A democracia teve as suas origens na Grécia Antiga, onde, na procura fútil do regime político “perfeito”, se estipulou que todos os cidadãos com direito ao voto iriam ter impacto direto no desenvolvimento e criação de leis. Após um hiato causado pelo desaparecimento das (poucas) democracias diretas do Mundo Antigo, os regimes democráticos ressurgiram a uma escala significativa a partir do seculo XVIII, com particular destaque para o Reino Unido e, posteriormente, os Estados Unidos. Contudo, nestes casos, ocorreu uma mutação crucial: a democracia deixava de ser direta para passar a ser indireta, onde eram eleitos representantes da população, através de sufrágio universal e secreto, que governavam de acordo com os interesses da base eleitoral que os elegeu.
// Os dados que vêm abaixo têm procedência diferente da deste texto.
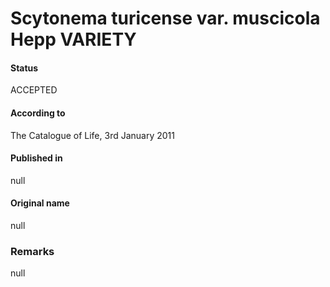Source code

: Scytonema turicense var. muscicola Hepp VARIETY
=======

#### Status
ACCEPTED

#### According to
The Catalogue of Life, 3rd January 2011

#### Published in
null

#### Original name
null

### Remarks
null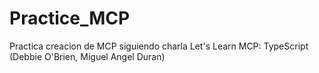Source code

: # Practice_MCP
Practica creacion de MCP siguiendo charla Let's Learn MCP: TypeScript (Debbie O'Brien, Miguel Angel Duran)
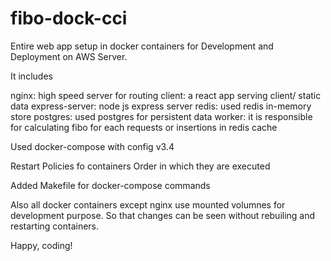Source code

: # fibo-dock-cci

Entire web app setup in docker containers for Development and Deployment on AWS Server.

It includes

  nginx: high speed server for routing
  client: a react app serving client/ static data 
  express-server: node js express server
  redis: used redis in-memory store
  postgres: used postgres for persistent data
  worker: it is responsible for calculating fibo for each requests or insertions in redis cache
  
Used docker-compose with config v3.4

Restart Policies fo containers
Order in which they are executed

Added Makefile for docker-compose commands


Also all docker containers except nginx use mounted volumnes for development purpose. So that
changes can be seen without rebuiling and restarting containers.

Happy, coding!
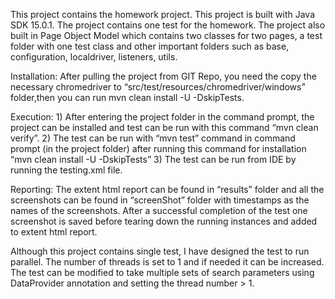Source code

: This project contains the homework project. This project is built with Java SDK 15.0.1.  The project contains one test for the homework. The project also built in Page Object Model which contains two classes for two pages, a test folder with one test class and other important folders such as base, configuration, localdriver, listeners, utils. 

Installation: After pulling the project from GIT Repo, you need the copy the necessary chromedriver to “src/test/resources/chromedriver/windows” folder,then you can run mvn  clean install -U -DskipTests. 

Execution:  1) After entering the project folder in the command prompt, the project can be installed and test can be run with this command “mvn clean verify”. 
2)  The test can be run with “mvn test” command in command prompt (in the project folder) after running this command for installation “mvn clean install -U -DskipTests”
3) The test can be run from IDE by running the testing.xml file.

Reporting: The extent html report can be found in “results” folder and all the screenshots can be found in “screenShot” folder with timestamps as the names of the screenshots. After a successful completion of the test one screenshot is saved before tearing down the running instances and added to extent html report.

Although this project contains single test, I have designed the test to run parallel. The number of threads is set to 1 and if needed it can be increased. The test can be modified to take multiple sets of search parameters using DataProvider annotation and setting the thread number > 1.



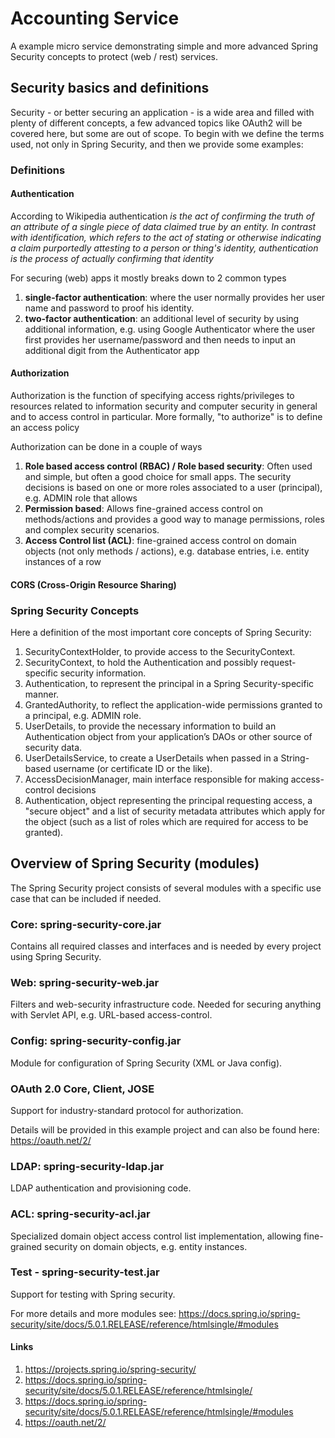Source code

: # Accounting Service
A example micro service demonstrating simple and more advanced Spring Security
concepts to protect (web / rest) services.

## Security basics and definitions
Security - or better securing an application - is a wide area and filled with plenty of different concepts, a few advanced topics 
like OAuth2 will be covered here, but some are out of scope. 
To begin with we define the terms used, not only in Spring Security, and then we provide some examples:

### Definitions
#### Authentication
According to Wikipedia authentication _is the act of confirming the truth of an attribute of a single piece of data claimed true by an entity. In contrast with identification, which refers to the act of stating or otherwise indicating a claim purportedly attesting to a person or thing's identity, authentication is the process of actually confirming that identity_

For securing (web) apps it mostly breaks down to 2 common types
1. **single-factor authentication**: where the user normally provides her user name and password to proof his identity.
2. **two-factor authentication**: an additional level of security by using additional information, 
e.g. using Google Authenticator where the user first provides her username/password and then needs to input an additional digit from the Authenticator app

#### Authorization    
Authorization is the function of specifying access rights/privileges to resources related to information 
security and computer security in general and to access control in particular. More formally, "to authorize" is to define an access policy

Authorization can be done in a couple of ways 
1. **Role based access control (RBAC) / Role based security**: Often used and simple, but often a good choice for small apps. 
The security decisions is based on one or more roles associated to a user (principal), e.g. ADMIN role that allows
2. **Permission based**: Allows fine-grained access control on methods/actions and provides a good way to manage permissions, roles and complex security scenarios. 
3. **Access Control list (ACL)**: fine-grained access control on domain objects (not only methods / actions), e.g. database entries, i.e. entity instances of a row

#### CORS (Cross-Origin Resource Sharing)


### Spring Security Concepts
Here a definition of the most important core concepts of Spring Security:

1. SecurityContextHolder, to provide access to the SecurityContext.
2. SecurityContext, to hold the Authentication and possibly request-specific security information.
3. Authentication, to represent the principal in a Spring Security-specific manner.
4. GrantedAuthority, to reflect the application-wide permissions granted to a principal, e.g. ADMIN role.
5. UserDetails, to provide the necessary information to build an Authentication object from your application’s DAOs or other source of security data.
6. UserDetailsService, to create a UserDetails when passed in a String-based username (or certificate ID or the like). 
7. AccessDecisionManager, main interface responsible for making access-control decisions
8. Authentication, object representing the principal requesting access, 
a "secure object" and a list of security metadata attributes which apply for the object (such as a list of roles which are required for access to be granted).  



## Overview of Spring Security (modules)
The Spring Security project consists of several modules with a 
specific use case that can be included if needed.

### Core: spring-security-core.jar
Contains all required classes and interfaces and is needed
by every project using Spring Security.

### Web: spring-security-web.jar
Filters and web-security infrastructure code.
Needed for securing anything with Servlet API, e.g.
URL-based access-control.

### Config: spring-security-config.jar
Module for configuration of Spring Security (XML or Java config).

### OAuth 2.0 Core, Client, JOSE
Support for industry-standard protocol for authorization.

Details will be provided in this example project and can also 
be found here: https://oauth.net/2/

### LDAP: spring-security-ldap.jar
LDAP authentication and provisioning code.

### ACL: spring-security-acl.jar
Specialized domain object access control list implementation, 
allowing fine-grained security on domain objects, e.g. entity instances.

### Test - spring-security-test.jar
Support for testing with Spring security.

For more details and more modules 
see: https://docs.spring.io/spring-security/site/docs/5.0.1.RELEASE/reference/htmlsingle/#modules


 
#### Links
1. https://projects.spring.io/spring-security/
2. https://docs.spring.io/spring-security/site/docs/5.0.1.RELEASE/reference/htmlsingle/
3. https://docs.spring.io/spring-security/site/docs/5.0.1.RELEASE/reference/htmlsingle/#modules
4. https://oauth.net/2/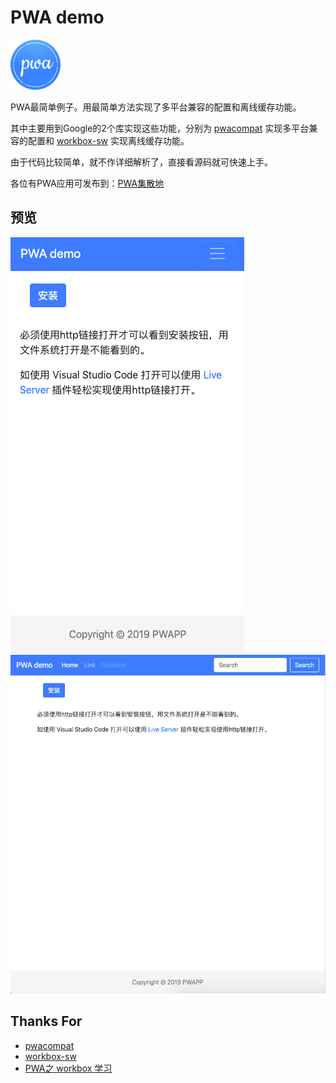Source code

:# PWA demo

<img src="images/logo-144.png" width="80"/>

PWA最简单例子。用最简单方法实现了多平台兼容的配置和离线缓存功能。

其中主要用到Google的2个库实现这些功能，分别为 [pwacompat][pwacompat] 实现多平台兼容的配置和 [workbox-sw][workbox-sw] 实现离线缓存功能。

由于代码比较简单，就不作详细解析了，直接看源码就可快速上手。

各位有PWA应用可发布到：[PWA集散地][pwapp]

## 预览

<img src="art/screenshot_sm.png"/>

<img src="art/screenshot_md.png"/>

## Thanks For

- [pwacompat][pwacompat]
- [workbox-sw][workbox-sw]
- [PWA之 workbox 学习](https://segmentfault.com/a/1190000019281388)

[pwapp]: https://pwapp.net/
[pwacompat]: https://github.com/GoogleChromeLabs/pwacompat/
[workbox-sw]: https://github.com/GoogleChrome/workbox/
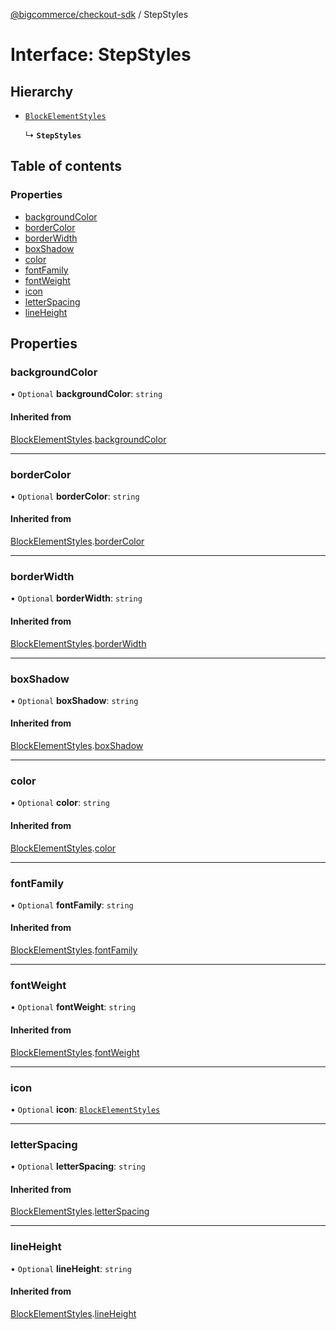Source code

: [@bigcommerce/checkout-sdk](../README.md) / StepStyles

# Interface: StepStyles

## Hierarchy

- [`BlockElementStyles`](BlockElementStyles.md)

  ↳ **`StepStyles`**

## Table of contents

### Properties

- [backgroundColor](StepStyles.md#backgroundcolor)
- [borderColor](StepStyles.md#bordercolor)
- [borderWidth](StepStyles.md#borderwidth)
- [boxShadow](StepStyles.md#boxshadow)
- [color](StepStyles.md#color)
- [fontFamily](StepStyles.md#fontfamily)
- [fontWeight](StepStyles.md#fontweight)
- [icon](StepStyles.md#icon)
- [letterSpacing](StepStyles.md#letterspacing)
- [lineHeight](StepStyles.md#lineheight)

## Properties

### backgroundColor

• `Optional` **backgroundColor**: `string`

#### Inherited from

[BlockElementStyles](BlockElementStyles.md).[backgroundColor](BlockElementStyles.md#backgroundcolor)

___

### borderColor

• `Optional` **borderColor**: `string`

#### Inherited from

[BlockElementStyles](BlockElementStyles.md).[borderColor](BlockElementStyles.md#bordercolor)

___

### borderWidth

• `Optional` **borderWidth**: `string`

#### Inherited from

[BlockElementStyles](BlockElementStyles.md).[borderWidth](BlockElementStyles.md#borderwidth)

___

### boxShadow

• `Optional` **boxShadow**: `string`

#### Inherited from

[BlockElementStyles](BlockElementStyles.md).[boxShadow](BlockElementStyles.md#boxshadow)

___

### color

• `Optional` **color**: `string`

#### Inherited from

[BlockElementStyles](BlockElementStyles.md).[color](BlockElementStyles.md#color)

___

### fontFamily

• `Optional` **fontFamily**: `string`

#### Inherited from

[BlockElementStyles](BlockElementStyles.md).[fontFamily](BlockElementStyles.md#fontfamily)

___

### fontWeight

• `Optional` **fontWeight**: `string`

#### Inherited from

[BlockElementStyles](BlockElementStyles.md).[fontWeight](BlockElementStyles.md#fontweight)

___

### icon

• `Optional` **icon**: [`BlockElementStyles`](BlockElementStyles.md)

___

### letterSpacing

• `Optional` **letterSpacing**: `string`

#### Inherited from

[BlockElementStyles](BlockElementStyles.md).[letterSpacing](BlockElementStyles.md#letterspacing)

___

### lineHeight

• `Optional` **lineHeight**: `string`

#### Inherited from

[BlockElementStyles](BlockElementStyles.md).[lineHeight](BlockElementStyles.md#lineheight)
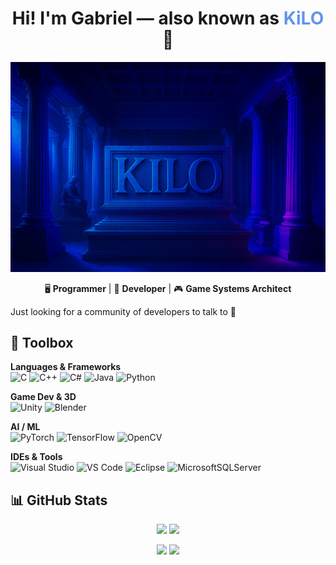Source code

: <h1 align="center">Hi! I'm Gabriel — also known as <span style="color:#6495ED;">KiLO</span> 👾</h1>

<div align="center">
    <img src="Readme_images/KiLO_Banner_02.png" alt="KiLO Banner">
</div>

<p align="center">
🖥️ <strong>Programmer</strong> | 💾 <strong>Developer</strong> | 🎮 <strong>Game Systems Architect</strong>  
</p>

Just looking for a community of developers to talk to 🙂

## 🧰 Toolbox

**Languages & Frameworks**  
![C](https://img.shields.io/badge/c-%2300599C.svg?style=for-the-badge&logo=c&logoColor=white)
![C++](https://img.shields.io/badge/c++-%2300599C.svg?style=for-the-badge&logo=c%2B%2B&logoColor=white)
![C#](https://img.shields.io/badge/c%23-%23239120.svg?style=for-the-badge&logo=csharp&logoColor=white)
![Java](https://img.shields.io/badge/java-%23ED8B00.svg?style=for-the-badge&logo=openjdk&logoColor=white)
![Python](https://img.shields.io/badge/python-3670A0?style=for-the-badge&logo=python&logoColor=ffdd54)

**Game Dev & 3D**  
![Unity](https://img.shields.io/badge/unity-%23000000.svg?style=for-the-badge&logo=unity&logoColor=white)
![Blender](https://img.shields.io/badge/blender-%23F5792A.svg?style=for-the-badge&logo=blender&logoColor=white)

**AI / ML**  
![PyTorch](https://img.shields.io/badge/PyTorch-%23EE4C2C.svg?style=for-the-badge&logo=PyTorch&logoColor=white)
![TensorFlow](https://img.shields.io/badge/TensorFlow-%23FF6F00.svg?style=for-the-badge&logo=TensorFlow&logoColor=white)
![OpenCV](https://img.shields.io/badge/opencv-%23white.svg?style=for-the-badge&logo=opencv&logoColor=white)

**IDEs & Tools**  
![Visual Studio](https://img.shields.io/badge/Visual%20Studio-5C2D91.svg?style=for-the-badge&logo=visual-studio&logoColor=white)
![VS Code](https://img.shields.io/badge/Visual%20Studio%20Code-0078d7.svg?style=for-the-badge&logo=visual-studio-code&logoColor=white)
![Eclipse](https://img.shields.io/badge/Eclipse-FE7A16.svg?style=for-the-badge&logo=Eclipse&logoColor=white)
![MicrosoftSQLServer](https://img.shields.io/badge/Microsoft%20SQL%20Server-CC2927?style=for-the-badge&logo=microsoft%20sql%20server&logoColor=white)

## 📊 GitHub Stats

<p align="center">
  <img src="https://github-readme-stats.vercel.app/api?username=KiLOCentriX&show_icons=true&theme=radical" width="48%" />
  <img src="https://github-readme-streak-stats.herokuapp.com/?user=KiLOCentriX&theme=radical" width="48%" />
</p>

<p align="center">
    <img src="https://komarev.com/ghpvc/?username=KiLOCentriX&style=flat-square&color=blue" />
    <img src="https://badges.pufler.dev/visits/KiLOCentriX/KiLOCentriX?color=black&logo=github" />
</p>

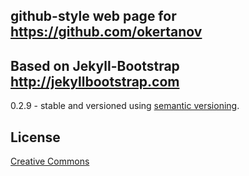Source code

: 
## github-style web page for <https://github.com/okertanov>

## Based on Jekyll-Bootstrap <http://jekyllbootstrap.com>
0.2.9 - stable and versioned using [semantic versioning](http://semver.org/).

## License
[Creative Commons](http://creativecommons.org/licenses/by-nc-sa/3.0/)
A disseminação de regimes democráticos intensificou-se a partir do século XX, onde os EUA fomentaram a sua posição como grande super-potência mundial. Aproveitando-se do seu estatuto e capacidade de influência em todo o Mundo (especialmente na sua esfera de ação), os EUA impuseram, por vezes recorrendo à força (ex. América Latina, Japão, etc), os seus “superiores” ideiais democráticos em todo o Mundo. Desta forma, a democracia indireta representativa tornou-se num fenómeno à escala global e é vista como o “crème de la crème” de uma sociedade globalizada e pluralista do século XXI.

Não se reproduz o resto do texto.